Crews cleared away downed trees and power lines after Hurricane Gonzalo battered Bermuda for several hours but caused no deaths or serious injuries.
The storm’s centre crossed over Bermuda late on Friday and Gonzalo quickly moved northward over the Atlantic on a track that could take it just off the shore of Newfoundland in Canada today.
More than 18,000 homes in Bermuda were still without power last night, but Premier Michael Dunkley said clean-up efforts were going smoothly. He said Britain, the US and other nations have offered assistance.
“All hands were on deck and worked very well,” he tweeted. “Much to be done but we are roaring back!”
Gonzalo approached Bermuda as a Category 3 storm, then weakened to Category 2 strength just before coming ashore with sustained winds of 110 mph.
Even after beginning to move away, its fierce winds battered the island for hours.
Maria Frith, who owns Grape Bay Cottages on Bermuda’s south coast, said the hurricane woke her up before dawn when it tore the patio roof off her house.
“To be perfectly honest with you, I was terrified, partly because of the noise,” she said. “It was really scary.”

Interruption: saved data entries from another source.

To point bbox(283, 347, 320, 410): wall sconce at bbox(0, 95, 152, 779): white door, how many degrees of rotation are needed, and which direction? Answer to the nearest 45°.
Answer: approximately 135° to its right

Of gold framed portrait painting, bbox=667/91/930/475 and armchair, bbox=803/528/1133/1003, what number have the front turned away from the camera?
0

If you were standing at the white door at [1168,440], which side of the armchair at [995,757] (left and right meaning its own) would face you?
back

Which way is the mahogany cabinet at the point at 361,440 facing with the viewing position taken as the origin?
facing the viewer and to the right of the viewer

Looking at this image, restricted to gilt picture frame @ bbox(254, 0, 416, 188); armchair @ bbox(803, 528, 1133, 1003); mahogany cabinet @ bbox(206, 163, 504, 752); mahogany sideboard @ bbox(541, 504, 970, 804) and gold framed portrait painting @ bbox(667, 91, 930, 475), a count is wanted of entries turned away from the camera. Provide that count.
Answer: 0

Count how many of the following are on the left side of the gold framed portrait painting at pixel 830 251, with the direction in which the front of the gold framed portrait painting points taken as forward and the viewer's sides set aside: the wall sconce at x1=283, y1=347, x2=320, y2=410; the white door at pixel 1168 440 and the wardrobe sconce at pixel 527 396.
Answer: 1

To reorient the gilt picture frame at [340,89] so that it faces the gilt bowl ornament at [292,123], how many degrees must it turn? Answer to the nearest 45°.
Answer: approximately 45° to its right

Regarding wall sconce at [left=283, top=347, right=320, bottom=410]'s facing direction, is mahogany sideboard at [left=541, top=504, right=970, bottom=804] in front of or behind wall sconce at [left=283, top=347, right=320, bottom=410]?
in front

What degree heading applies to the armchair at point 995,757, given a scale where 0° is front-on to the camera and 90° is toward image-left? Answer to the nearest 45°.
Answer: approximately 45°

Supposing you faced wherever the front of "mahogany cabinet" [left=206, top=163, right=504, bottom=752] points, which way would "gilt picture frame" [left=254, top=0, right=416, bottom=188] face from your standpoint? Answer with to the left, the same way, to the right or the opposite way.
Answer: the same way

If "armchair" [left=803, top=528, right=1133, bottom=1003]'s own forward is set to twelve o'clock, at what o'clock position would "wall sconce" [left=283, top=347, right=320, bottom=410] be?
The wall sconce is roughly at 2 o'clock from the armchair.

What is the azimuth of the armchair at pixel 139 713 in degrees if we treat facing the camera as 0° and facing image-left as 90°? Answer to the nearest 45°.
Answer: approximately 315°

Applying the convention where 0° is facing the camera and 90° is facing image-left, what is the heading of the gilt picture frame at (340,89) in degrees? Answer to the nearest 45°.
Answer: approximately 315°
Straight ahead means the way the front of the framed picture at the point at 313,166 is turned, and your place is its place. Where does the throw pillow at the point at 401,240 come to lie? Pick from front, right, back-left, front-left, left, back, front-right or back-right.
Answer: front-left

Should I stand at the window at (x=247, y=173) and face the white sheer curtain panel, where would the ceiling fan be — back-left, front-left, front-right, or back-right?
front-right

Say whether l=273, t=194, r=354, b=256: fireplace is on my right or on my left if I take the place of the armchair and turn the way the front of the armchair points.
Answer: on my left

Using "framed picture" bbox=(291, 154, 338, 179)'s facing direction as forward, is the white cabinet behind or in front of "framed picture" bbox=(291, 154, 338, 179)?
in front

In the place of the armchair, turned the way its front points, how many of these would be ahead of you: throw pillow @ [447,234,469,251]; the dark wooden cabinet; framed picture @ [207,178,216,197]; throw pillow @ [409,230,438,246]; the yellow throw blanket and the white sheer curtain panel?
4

Some Bermudians woke up to toppled concrete walls, uprooted palm trees and boats run aground.
Gonzalo ripped part of the roof off the island’s parliament as well as the roof of an exhibit at the Bermuda Aquarium, Museum & Zoo.
But no catastrophic damage was reported on Bermuda, which has one of the highest per-capita incomes in the world and is known for strict building codes meant to ensure homes can withstand sustained winds of at least 110 mph.

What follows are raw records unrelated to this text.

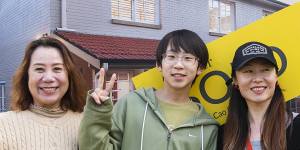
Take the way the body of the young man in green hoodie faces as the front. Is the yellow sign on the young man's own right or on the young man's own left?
on the young man's own left

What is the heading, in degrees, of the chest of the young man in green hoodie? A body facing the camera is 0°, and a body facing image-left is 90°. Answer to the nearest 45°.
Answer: approximately 0°

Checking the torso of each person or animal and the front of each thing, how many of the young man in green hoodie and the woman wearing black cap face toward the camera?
2

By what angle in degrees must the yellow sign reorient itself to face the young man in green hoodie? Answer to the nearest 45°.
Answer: approximately 45° to its right
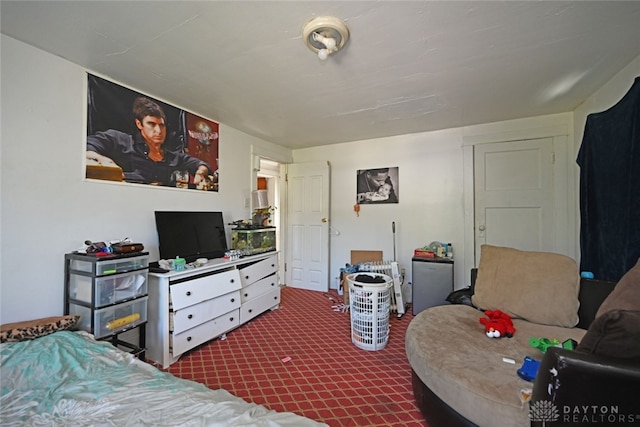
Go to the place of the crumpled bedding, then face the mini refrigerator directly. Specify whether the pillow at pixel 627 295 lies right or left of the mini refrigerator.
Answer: right

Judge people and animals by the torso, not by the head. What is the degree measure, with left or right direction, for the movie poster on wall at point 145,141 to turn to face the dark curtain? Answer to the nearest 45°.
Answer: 0° — it already faces it

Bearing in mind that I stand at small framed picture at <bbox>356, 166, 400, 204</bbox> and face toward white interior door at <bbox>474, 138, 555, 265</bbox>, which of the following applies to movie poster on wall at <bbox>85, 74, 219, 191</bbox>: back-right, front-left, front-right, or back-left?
back-right

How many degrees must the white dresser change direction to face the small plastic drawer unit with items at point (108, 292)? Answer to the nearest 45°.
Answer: approximately 135° to its right

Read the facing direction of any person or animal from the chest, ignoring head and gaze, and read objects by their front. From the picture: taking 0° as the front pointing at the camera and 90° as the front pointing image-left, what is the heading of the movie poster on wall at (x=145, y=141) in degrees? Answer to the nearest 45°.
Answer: approximately 315°

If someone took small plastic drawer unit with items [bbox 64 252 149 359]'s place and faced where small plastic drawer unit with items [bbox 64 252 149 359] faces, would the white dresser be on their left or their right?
on their left
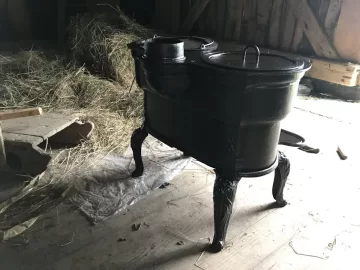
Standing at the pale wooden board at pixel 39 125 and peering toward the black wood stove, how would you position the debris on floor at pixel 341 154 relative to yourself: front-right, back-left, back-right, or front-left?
front-left

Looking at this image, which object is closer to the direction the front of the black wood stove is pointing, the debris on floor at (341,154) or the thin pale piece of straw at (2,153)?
the debris on floor

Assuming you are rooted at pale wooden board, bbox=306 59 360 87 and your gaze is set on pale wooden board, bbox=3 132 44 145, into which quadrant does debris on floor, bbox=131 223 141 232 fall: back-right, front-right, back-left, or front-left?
front-left

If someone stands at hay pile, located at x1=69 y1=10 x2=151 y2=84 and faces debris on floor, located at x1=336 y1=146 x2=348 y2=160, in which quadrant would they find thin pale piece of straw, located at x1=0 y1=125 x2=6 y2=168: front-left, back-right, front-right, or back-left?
front-right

Officials have not yet announced whether government offices and schools would reopen tomorrow.
The island’s international airport remained closed last night but officials said it might reopen this afternoon.
The last major hurricane to strike Bermuda was Fabian in September 2003. That Category 3 storm killed three police officers and a civilian and caused more than £62 million in damage.
The island was still recovering from last weekend’s blast from Tropical Storm Fay, which also damaged homes and toppled power lines.
The US national hurricane centre said Gonzalo weakened as it moved away from Bermuda on a track that would take it past Newfoundland and then across the Atlantic to Britain and Ireland.
Gonzalo earlier claimed one life in the Dutch territory of St Maarten and the hurricane centre said it could still whip up dangerous surf on portions of the US coast and Canada.